I finished up the build and have just been testing it the last couple of days. Two thoughts.

1st - The amp seems to rattle.
2nd - It doesn't seem to have much output before the amp goes into clipping. 

I've placed it next to a 10 year old Mirage 10" I have wanted to replace and it honestly will not get louder. 

I have it wired in series off the 1000 watt Parts Express HPSA1000 amp. This sub is dual 2 ohm right? So series should be putting me at 4 ohm on the amp?

I built the standard 24" cube recommended in the diagram, but am very dissapointed. Does anyone else have any experience with this build or thoughts on what I might check?

Also, any tips on quieting down the rattling of the amp would be appreciated too.


----------



## mdrake (Jan 31, 2008)

Honestly it sounds like the amp might have a problem, if it is rattling. 

I suggest calling support and getting their input. 

Matt


----------



## ironglen (Mar 4, 2009)

Is the box airtight? If you push on the driver cone (carefully) do the radiators move, or vice versa? They should, even pushing lightly. The amp should have weatherstripping around the edge too, to seal. Is the amp vibrating, or is the noise internal?

I believe the sdx is 4 ohm series- do you have it wired that way? If all is right, that thing should be knocking your socks off. If you've checked/done all this, then you've probably got a problem. Keep us informed.


----------



## RossMc (Dec 27, 2009)

I do have it wired in series to produce a 4-ohm load. And the box is airtight. Not my prettiest box ever since it is just going behind my screen wall, but definitely airtight.

The rattle on the amp seems to be inside the box, it does have the weather stripping and the outside is not vibrating, but there is a definite noise inside the amp when the bass hits.
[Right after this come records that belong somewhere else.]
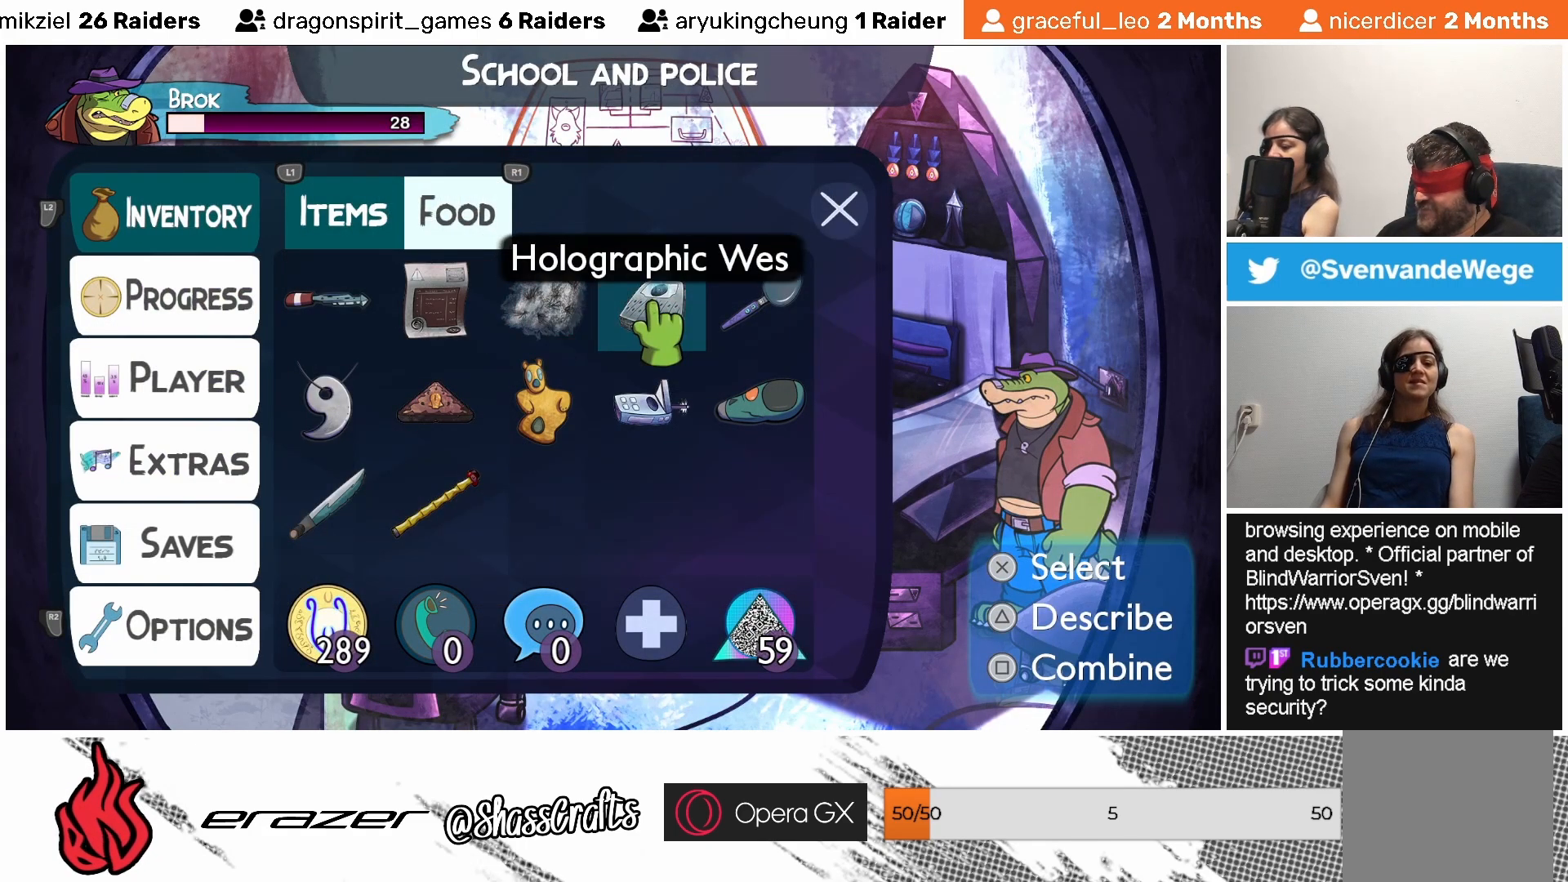
{"buttons": [], "left_stick": "center", "events": [[233, "DPAD_RIGHT", "down"], [317, "DPAD_RIGHT", "up"]]}
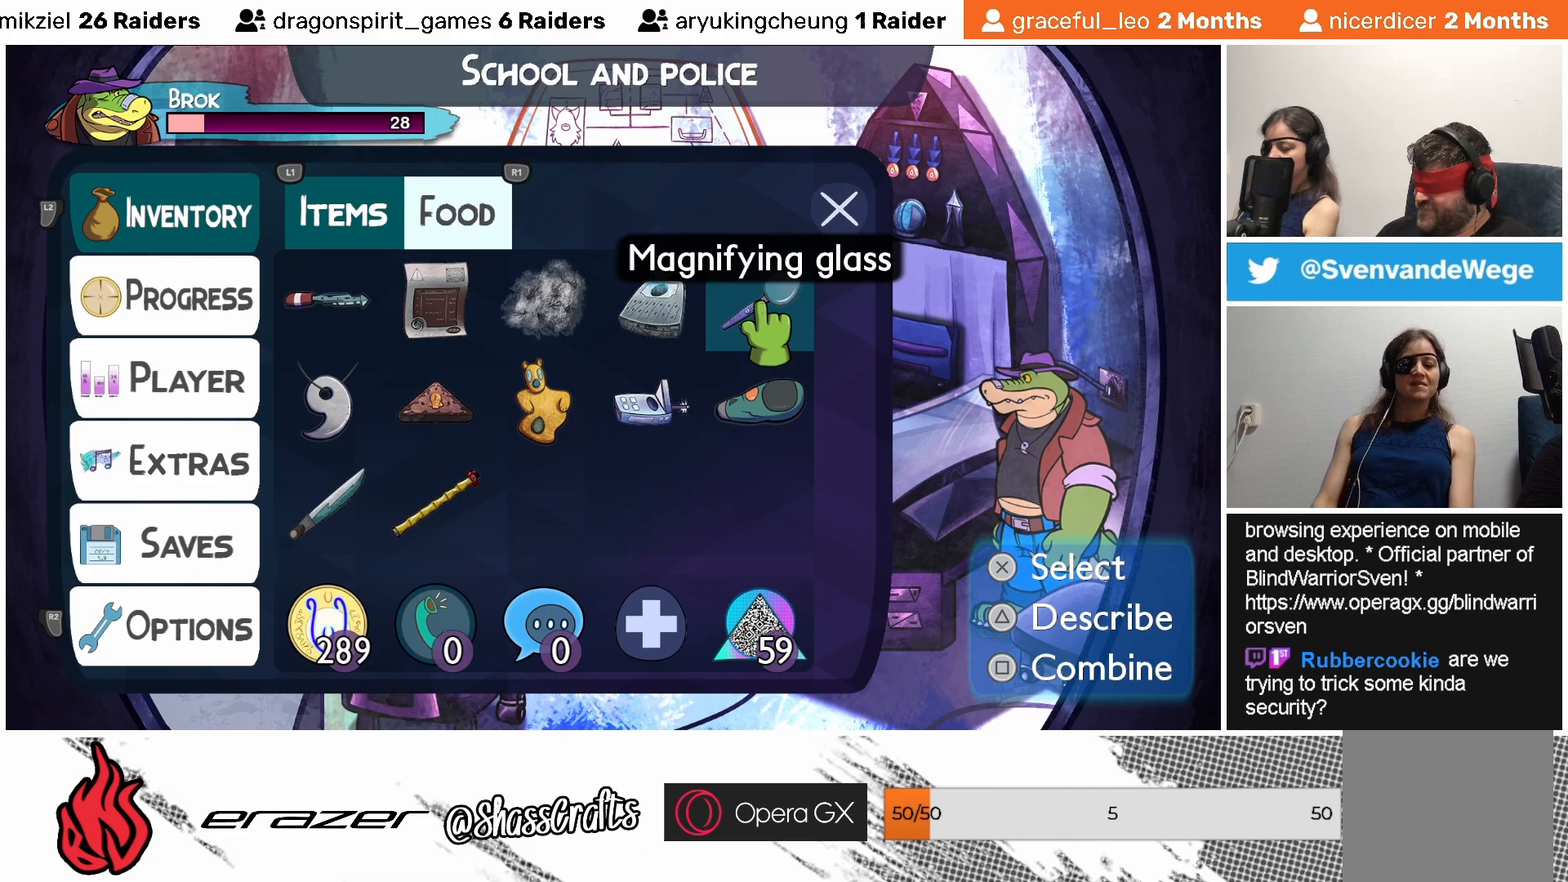
{"buttons": [], "left_stick": "center", "events": []}
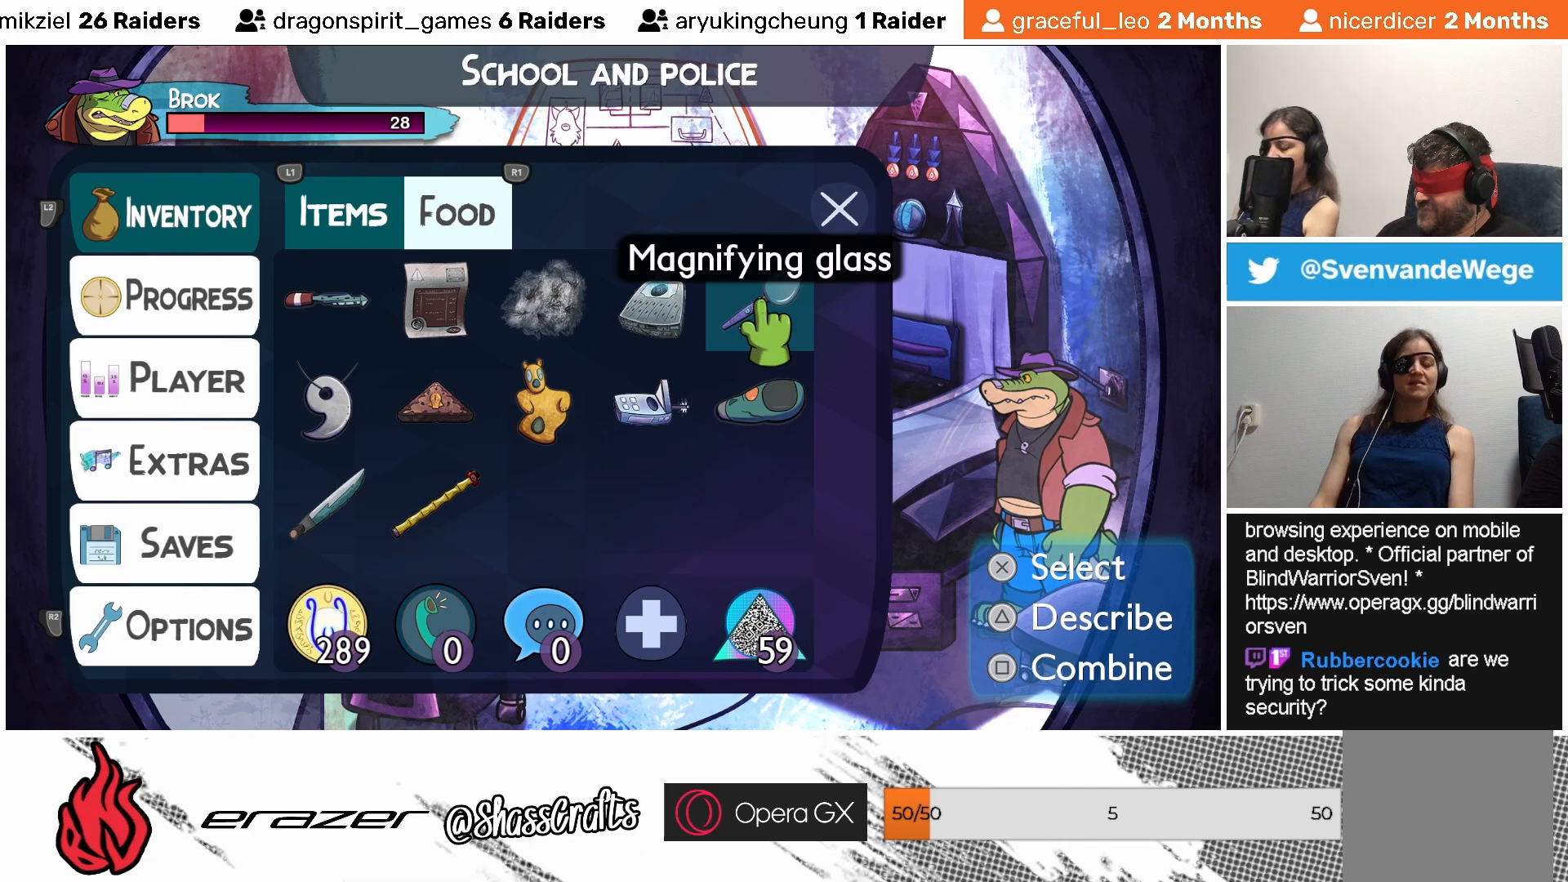
{"buttons": [], "left_stick": "center", "events": []}
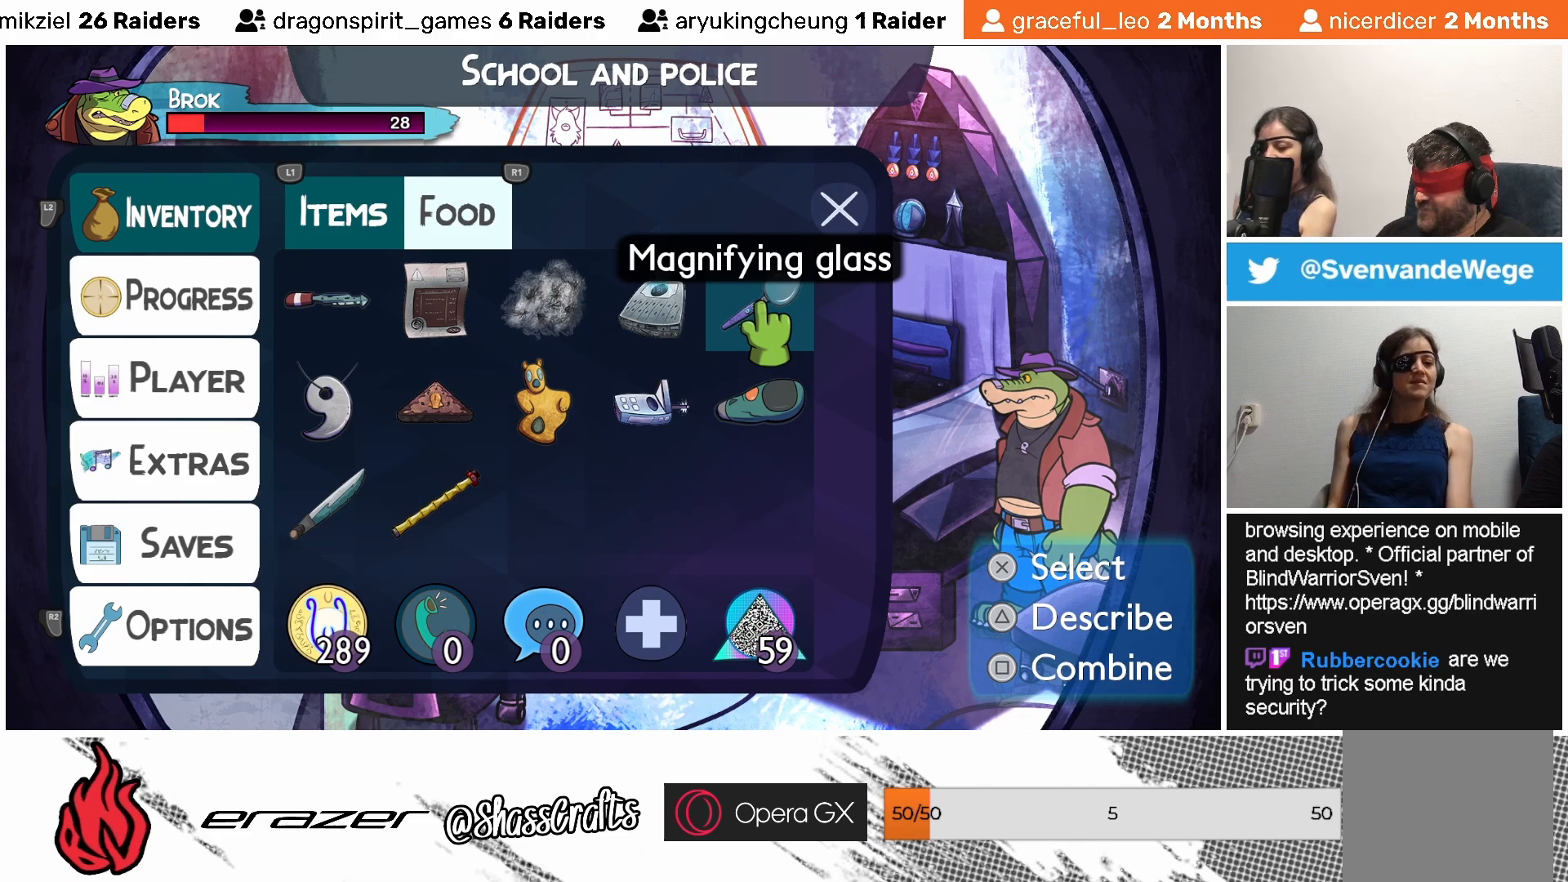
{"buttons": [], "left_stick": "center", "events": []}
And the clipping meter on the amp is coming on very early.

I will call CSS today. I definitely was expecting more, hopefully it is just the amp.


----------



## Mike P. (Apr 6, 2007)

> I've placed it next to a 10 year old Mirage 10" I have wanted to replace and it honestly will not get louder


. 
If the box and components are well sealed then possible problems are the voice coils or the amp. You should verify the coils are both working. If that checks out then I'd say thet amp is the issue.
​


----------